_Extracted data_
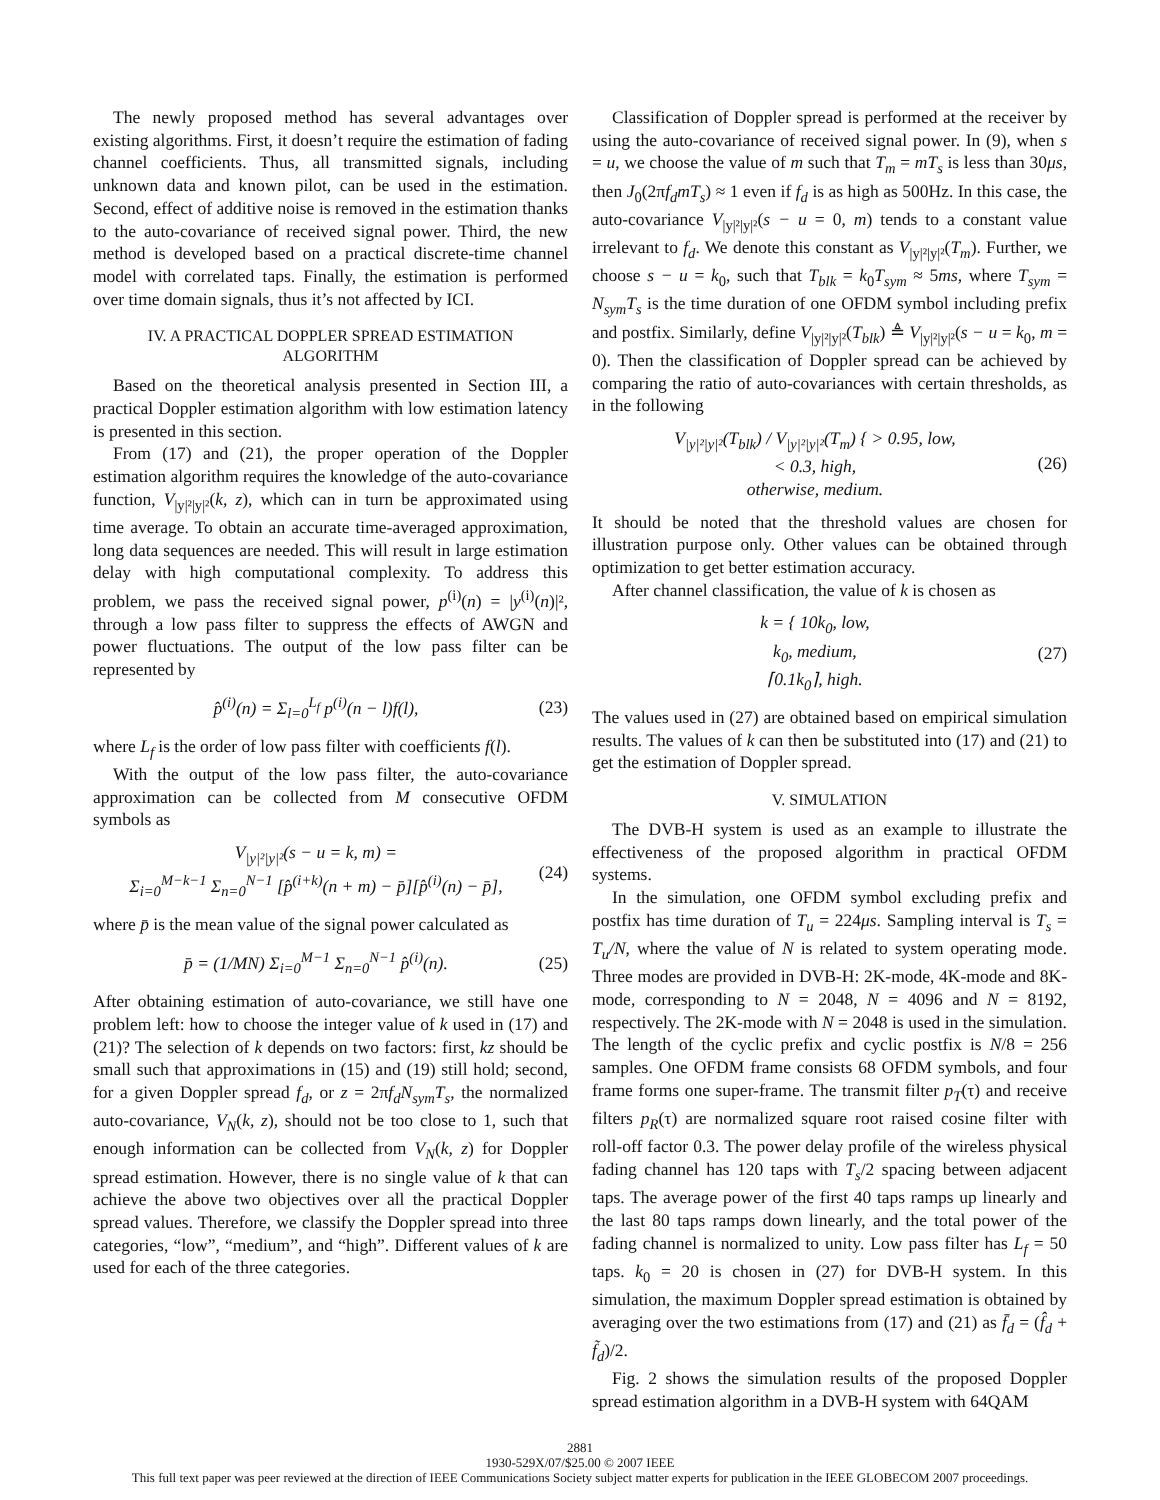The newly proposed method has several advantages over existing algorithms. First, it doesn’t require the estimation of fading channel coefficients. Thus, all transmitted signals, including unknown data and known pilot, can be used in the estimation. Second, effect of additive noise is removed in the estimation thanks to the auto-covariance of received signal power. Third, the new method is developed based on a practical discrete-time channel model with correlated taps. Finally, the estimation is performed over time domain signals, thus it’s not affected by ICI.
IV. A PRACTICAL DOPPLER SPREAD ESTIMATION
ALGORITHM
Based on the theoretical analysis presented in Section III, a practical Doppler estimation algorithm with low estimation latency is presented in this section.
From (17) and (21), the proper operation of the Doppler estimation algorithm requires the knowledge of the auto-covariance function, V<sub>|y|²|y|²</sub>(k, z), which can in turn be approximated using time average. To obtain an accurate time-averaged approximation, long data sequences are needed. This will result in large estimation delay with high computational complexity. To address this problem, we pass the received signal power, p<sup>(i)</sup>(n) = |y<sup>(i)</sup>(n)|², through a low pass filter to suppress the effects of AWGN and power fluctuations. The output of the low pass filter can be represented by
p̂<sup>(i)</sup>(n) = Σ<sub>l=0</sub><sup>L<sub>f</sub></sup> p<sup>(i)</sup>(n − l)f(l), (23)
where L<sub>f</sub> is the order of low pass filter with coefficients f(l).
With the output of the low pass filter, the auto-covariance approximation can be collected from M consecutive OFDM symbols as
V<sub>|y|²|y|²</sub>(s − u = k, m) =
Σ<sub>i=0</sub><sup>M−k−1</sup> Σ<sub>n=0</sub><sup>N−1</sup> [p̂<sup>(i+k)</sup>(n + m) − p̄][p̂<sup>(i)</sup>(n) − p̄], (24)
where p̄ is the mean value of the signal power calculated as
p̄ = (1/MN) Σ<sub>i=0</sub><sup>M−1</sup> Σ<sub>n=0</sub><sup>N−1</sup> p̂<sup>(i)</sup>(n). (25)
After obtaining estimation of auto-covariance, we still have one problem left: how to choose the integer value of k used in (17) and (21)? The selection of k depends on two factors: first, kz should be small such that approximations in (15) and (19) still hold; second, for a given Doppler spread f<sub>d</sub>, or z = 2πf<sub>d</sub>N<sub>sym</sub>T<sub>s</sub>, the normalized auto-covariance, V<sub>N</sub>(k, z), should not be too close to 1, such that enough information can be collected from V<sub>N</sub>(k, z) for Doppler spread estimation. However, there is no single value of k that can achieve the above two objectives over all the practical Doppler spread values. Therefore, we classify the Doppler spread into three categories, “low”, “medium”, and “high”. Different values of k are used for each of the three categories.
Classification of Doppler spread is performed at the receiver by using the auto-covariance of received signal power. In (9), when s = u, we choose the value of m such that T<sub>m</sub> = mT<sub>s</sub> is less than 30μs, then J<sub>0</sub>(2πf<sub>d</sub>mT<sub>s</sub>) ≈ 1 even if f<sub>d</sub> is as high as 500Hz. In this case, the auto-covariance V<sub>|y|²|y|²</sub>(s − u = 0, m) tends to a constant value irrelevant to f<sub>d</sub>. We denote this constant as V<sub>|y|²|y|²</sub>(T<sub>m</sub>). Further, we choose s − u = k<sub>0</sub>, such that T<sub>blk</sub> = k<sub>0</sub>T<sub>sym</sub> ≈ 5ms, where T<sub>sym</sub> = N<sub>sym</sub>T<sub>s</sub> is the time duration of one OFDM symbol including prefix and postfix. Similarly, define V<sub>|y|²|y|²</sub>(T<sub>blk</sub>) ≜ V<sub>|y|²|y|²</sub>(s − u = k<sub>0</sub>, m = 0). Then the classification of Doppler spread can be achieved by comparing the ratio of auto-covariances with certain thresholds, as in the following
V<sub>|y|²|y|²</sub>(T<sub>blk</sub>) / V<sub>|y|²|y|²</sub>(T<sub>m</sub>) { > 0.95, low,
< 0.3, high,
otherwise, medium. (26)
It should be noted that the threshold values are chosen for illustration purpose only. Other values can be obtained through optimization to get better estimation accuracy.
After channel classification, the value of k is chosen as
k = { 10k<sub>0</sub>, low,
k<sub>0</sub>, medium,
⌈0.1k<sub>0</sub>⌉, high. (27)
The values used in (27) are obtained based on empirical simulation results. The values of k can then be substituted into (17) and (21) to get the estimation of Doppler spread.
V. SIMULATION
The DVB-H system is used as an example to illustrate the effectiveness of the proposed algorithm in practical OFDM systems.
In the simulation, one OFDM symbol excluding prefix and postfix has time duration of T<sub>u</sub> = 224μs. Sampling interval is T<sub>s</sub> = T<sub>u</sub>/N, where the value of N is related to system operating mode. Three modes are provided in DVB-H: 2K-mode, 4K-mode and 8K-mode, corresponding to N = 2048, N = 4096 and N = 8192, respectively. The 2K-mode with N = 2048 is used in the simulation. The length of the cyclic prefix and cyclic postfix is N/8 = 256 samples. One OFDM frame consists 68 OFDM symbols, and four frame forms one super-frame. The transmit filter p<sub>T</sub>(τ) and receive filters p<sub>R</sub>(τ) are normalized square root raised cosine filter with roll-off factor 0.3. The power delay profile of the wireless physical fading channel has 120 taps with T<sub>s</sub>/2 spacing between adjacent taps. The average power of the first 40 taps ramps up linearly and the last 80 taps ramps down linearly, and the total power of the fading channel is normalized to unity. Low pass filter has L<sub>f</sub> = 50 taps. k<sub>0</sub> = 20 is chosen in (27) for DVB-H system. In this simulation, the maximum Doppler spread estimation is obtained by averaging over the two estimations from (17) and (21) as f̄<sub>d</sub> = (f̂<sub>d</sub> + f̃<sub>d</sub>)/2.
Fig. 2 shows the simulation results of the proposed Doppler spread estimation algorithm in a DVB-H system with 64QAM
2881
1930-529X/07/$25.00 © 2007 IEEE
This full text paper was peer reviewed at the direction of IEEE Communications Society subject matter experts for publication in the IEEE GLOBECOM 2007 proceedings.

...

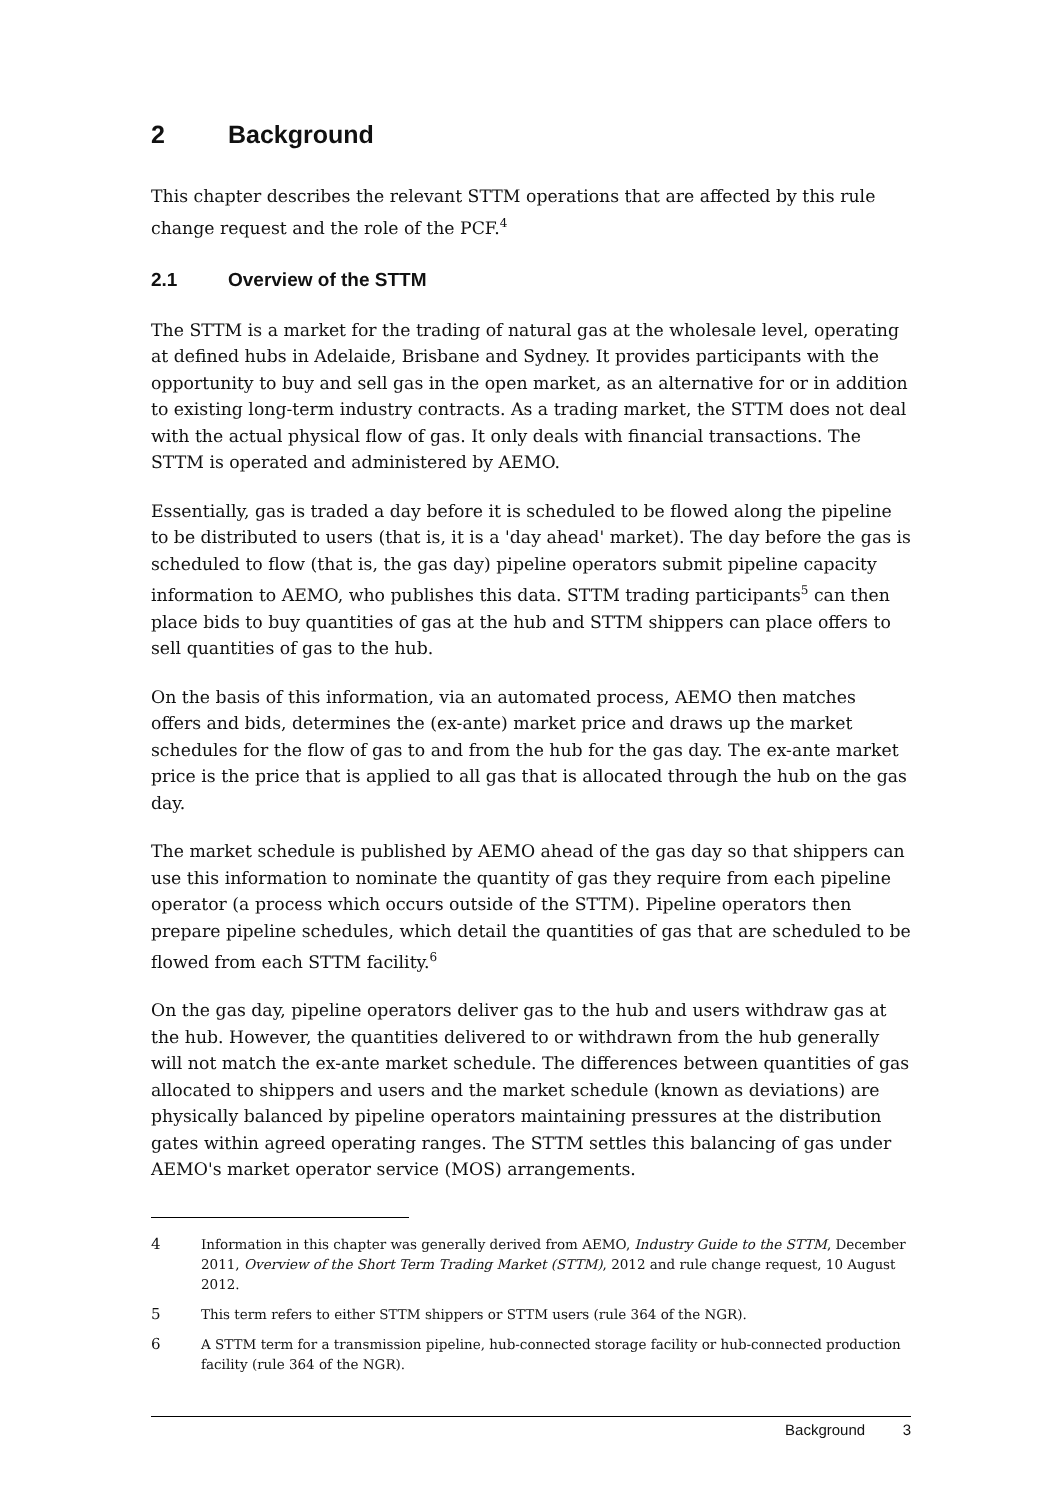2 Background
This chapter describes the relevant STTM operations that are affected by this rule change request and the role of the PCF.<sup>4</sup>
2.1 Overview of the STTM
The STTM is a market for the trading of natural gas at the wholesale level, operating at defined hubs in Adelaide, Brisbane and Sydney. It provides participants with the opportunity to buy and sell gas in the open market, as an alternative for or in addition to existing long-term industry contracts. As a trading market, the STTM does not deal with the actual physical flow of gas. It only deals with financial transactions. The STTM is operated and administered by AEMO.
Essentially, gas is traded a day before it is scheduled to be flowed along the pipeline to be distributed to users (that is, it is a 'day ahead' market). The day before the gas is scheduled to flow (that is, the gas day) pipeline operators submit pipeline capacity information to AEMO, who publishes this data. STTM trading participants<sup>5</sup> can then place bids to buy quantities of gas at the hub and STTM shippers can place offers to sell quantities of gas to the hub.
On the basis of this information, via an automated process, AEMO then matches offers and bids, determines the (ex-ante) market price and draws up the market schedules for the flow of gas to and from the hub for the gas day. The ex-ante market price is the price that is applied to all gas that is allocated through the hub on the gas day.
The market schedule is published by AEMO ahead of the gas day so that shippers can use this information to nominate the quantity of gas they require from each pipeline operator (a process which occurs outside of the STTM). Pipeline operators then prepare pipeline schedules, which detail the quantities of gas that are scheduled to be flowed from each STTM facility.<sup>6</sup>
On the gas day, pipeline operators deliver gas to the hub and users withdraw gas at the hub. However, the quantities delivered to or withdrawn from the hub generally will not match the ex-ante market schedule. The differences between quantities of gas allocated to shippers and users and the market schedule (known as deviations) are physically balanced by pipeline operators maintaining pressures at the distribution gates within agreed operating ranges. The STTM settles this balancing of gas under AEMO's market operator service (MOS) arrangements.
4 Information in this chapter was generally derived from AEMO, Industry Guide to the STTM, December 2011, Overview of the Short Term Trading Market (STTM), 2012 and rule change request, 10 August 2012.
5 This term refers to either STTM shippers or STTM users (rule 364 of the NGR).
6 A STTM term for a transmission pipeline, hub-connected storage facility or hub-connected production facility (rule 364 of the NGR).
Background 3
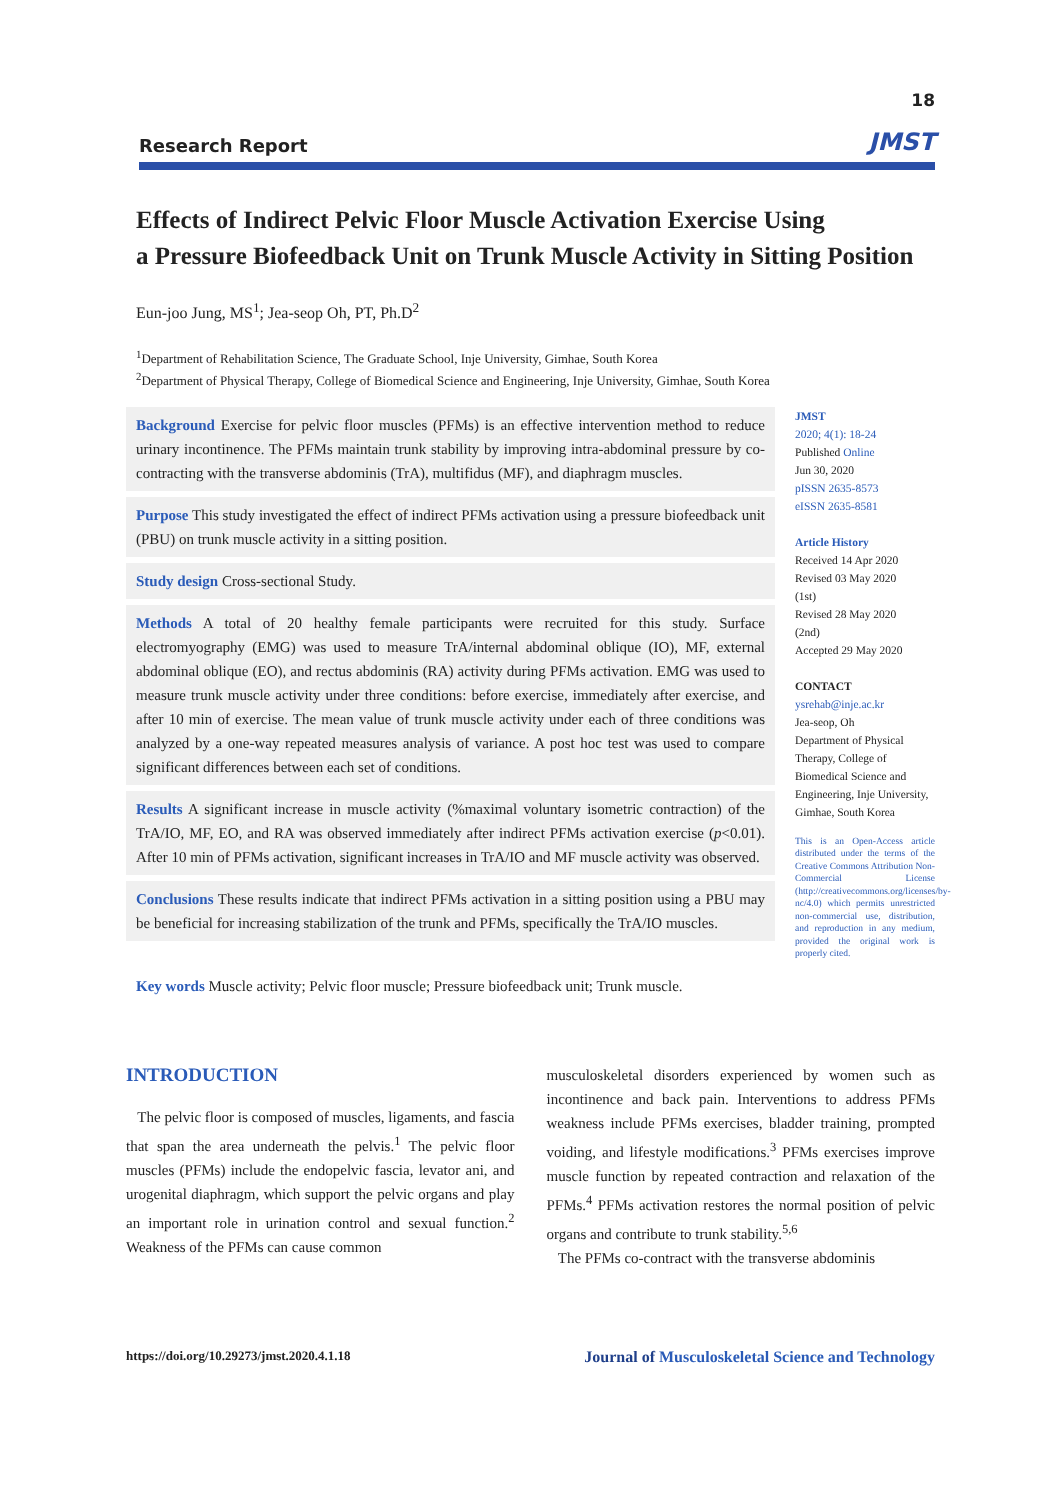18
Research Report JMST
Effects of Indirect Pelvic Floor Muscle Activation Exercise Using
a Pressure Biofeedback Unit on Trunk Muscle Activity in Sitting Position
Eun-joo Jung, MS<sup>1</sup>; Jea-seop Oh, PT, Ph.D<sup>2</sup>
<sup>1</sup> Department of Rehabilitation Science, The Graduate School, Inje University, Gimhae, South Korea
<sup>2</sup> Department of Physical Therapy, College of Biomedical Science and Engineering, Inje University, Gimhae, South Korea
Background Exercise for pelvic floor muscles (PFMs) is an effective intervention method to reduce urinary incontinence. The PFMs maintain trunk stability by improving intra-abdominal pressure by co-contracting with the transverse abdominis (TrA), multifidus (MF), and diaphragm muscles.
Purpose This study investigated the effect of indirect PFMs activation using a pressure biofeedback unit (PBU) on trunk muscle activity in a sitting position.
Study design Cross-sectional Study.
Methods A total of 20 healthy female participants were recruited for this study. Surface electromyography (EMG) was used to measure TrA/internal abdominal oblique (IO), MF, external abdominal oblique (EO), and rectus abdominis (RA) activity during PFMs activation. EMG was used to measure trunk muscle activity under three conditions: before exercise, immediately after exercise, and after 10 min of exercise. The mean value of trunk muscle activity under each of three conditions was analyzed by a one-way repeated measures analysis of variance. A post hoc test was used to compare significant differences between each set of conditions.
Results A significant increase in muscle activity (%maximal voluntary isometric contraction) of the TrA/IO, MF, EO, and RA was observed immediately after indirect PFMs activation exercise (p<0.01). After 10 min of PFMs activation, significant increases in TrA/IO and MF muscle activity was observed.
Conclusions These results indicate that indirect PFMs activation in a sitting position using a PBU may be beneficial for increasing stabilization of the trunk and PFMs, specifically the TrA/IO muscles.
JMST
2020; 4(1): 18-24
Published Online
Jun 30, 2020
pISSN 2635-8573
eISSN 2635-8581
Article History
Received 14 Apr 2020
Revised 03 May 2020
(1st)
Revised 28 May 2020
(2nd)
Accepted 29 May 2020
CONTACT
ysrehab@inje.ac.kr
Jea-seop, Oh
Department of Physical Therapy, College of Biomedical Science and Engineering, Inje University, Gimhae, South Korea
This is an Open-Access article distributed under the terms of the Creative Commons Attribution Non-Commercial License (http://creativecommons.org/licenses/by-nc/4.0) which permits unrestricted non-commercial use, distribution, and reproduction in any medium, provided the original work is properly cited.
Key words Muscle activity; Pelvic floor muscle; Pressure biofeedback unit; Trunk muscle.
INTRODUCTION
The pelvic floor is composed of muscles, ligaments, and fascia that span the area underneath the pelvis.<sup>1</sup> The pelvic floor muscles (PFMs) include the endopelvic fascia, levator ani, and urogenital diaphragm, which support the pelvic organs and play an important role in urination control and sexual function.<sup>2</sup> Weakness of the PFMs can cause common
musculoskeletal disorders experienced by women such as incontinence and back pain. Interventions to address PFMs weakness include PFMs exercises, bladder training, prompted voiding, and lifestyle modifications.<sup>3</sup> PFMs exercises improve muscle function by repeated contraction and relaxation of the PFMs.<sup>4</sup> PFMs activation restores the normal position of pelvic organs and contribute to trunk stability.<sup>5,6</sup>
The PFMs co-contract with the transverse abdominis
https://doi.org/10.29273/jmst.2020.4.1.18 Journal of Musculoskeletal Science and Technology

_About this exercise_
Among the records above, a stretch begins at the line containing "Research Report JMST" and ends at the line containing "<sup>2</sup> Department of". Restate that stretch word for word, and nothing else.

_Completed task_
Research Report JMST
Effects of Indirect Pelvic Floor Muscle Activation Exercise Using
a Pressure Biofeedback Unit on Trunk Muscle Activity in Sitting Position
Eun-joo Jung, MS<sup>1</sup>; Jea-seop Oh, PT, Ph.D<sup>2</sup>
<sup>1</sup> Department of Rehabilitation Science, The Graduate School, Inje University, Gimhae, South Korea
<sup>2</sup> Department of Physical Therapy, College of Biomedical Science and Engineering, Inje University, Gimhae, South Korea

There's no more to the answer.